The Victorian age was one in which an obsession with elementals, or fairy folk, provided the inspiration for many well-regarded artists, who in turn drew on characters from the works of writers such as Shakespeare, Milton and Spenser to populate their imaginary scenes. 

Below are just a few of those fairy-inspired paintings -

Ferdinand lured by Ariel, by Millais - inspired by Shakespeare's The Tempest.

A Study for The Quarrel of Oberon and Titania, characters from A Midsummer Night's Dream, painted by Sir Joseph Noel Paton

Fairies looking through a Gothic Arch by John Anster Fitzgerald

One of the earliest and most stunning works - the impressionistic Queen Mab's Cave by Turner

From Turner's magical illusion to the almost photographic realism that instructed the Pre-Raphaelites and their admirers: Under the Dock Leaves by Richard Doyle - who happened to be the uncle of Sir Arthur Conan Doyle who, as well as writing the Sherlock Holmes novels, developed a great interest in fairies.

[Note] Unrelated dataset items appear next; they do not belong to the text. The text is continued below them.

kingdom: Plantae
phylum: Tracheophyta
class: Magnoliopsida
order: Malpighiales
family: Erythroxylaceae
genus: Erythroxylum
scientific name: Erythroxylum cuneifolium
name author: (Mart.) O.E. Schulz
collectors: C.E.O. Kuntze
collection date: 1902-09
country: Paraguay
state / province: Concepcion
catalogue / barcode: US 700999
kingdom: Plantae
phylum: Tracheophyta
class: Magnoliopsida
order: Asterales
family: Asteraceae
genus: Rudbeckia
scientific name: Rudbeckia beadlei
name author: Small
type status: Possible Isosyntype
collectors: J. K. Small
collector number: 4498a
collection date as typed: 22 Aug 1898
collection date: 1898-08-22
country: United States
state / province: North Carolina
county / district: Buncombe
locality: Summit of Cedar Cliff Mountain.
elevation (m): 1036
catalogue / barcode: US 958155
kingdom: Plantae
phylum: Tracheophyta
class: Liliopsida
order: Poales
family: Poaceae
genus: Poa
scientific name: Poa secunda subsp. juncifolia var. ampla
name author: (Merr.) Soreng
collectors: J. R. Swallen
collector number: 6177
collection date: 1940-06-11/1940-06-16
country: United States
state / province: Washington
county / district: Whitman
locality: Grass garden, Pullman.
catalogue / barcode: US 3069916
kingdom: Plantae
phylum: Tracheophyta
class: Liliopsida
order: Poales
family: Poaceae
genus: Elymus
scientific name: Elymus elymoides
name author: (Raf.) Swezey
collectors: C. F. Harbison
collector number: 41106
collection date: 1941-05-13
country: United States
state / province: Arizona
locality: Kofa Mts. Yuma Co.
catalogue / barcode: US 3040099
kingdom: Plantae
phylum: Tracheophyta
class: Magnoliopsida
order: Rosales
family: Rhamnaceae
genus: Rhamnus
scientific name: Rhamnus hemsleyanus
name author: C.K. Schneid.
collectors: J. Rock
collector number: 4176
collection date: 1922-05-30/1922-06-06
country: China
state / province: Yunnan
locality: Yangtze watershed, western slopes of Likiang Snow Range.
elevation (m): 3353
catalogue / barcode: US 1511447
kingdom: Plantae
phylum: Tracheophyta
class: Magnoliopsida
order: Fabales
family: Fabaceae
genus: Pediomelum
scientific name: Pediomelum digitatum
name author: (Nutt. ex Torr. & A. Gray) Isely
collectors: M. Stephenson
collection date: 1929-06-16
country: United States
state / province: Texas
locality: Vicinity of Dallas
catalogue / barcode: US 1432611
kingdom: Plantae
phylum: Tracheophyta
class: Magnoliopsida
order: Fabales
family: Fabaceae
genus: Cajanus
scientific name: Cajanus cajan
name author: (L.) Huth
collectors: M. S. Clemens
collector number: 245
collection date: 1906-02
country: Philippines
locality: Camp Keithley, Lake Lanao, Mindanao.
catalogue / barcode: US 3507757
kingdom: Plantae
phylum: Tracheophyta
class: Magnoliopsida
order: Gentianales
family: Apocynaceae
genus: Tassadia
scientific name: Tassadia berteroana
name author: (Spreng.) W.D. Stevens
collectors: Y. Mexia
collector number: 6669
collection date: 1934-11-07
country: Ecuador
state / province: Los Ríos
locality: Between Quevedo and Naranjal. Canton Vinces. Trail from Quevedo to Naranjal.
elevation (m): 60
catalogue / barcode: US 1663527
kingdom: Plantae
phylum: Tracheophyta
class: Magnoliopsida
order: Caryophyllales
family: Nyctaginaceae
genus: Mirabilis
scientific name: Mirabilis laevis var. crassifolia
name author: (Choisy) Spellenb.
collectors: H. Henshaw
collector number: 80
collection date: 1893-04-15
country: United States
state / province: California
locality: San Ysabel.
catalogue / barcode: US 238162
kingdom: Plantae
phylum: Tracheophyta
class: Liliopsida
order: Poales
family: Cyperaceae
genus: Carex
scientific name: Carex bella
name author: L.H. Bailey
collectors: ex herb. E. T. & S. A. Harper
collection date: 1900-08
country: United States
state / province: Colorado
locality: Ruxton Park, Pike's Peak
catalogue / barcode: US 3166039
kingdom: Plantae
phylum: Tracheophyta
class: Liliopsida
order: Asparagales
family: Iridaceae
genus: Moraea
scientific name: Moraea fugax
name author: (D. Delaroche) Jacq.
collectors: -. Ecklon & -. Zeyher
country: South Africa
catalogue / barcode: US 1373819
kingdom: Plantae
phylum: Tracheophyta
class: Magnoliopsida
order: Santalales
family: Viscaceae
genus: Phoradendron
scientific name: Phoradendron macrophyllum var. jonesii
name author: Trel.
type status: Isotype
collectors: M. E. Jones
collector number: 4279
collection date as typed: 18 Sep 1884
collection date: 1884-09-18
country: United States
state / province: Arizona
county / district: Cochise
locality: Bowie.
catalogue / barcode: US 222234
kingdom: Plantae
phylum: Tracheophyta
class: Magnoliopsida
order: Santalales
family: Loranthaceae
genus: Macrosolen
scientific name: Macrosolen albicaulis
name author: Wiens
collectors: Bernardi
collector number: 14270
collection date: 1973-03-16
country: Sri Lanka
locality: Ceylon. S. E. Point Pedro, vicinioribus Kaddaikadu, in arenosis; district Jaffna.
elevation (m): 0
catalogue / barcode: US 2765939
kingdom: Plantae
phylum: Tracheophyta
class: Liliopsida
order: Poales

  1. Lovely pictures. Conan Doyle and the Theosophists believed they wre real. The Cottingley Fairies is a great glipse into the Edwardian mind. Houdini fell out big time with Conan-Doyle afterwards.

  2. Thank you Hermes, I have some interesting posts coming up, and one in particular will discuss The Cottingley Fairies...


  3. Ooh, lovely pictures. Call me a child at heart but I do love films or books in which you can completely lose yourself and start to believe in fairies again. Especially when the word is spelt 'faeries'. Feels so wonderfully olde-english.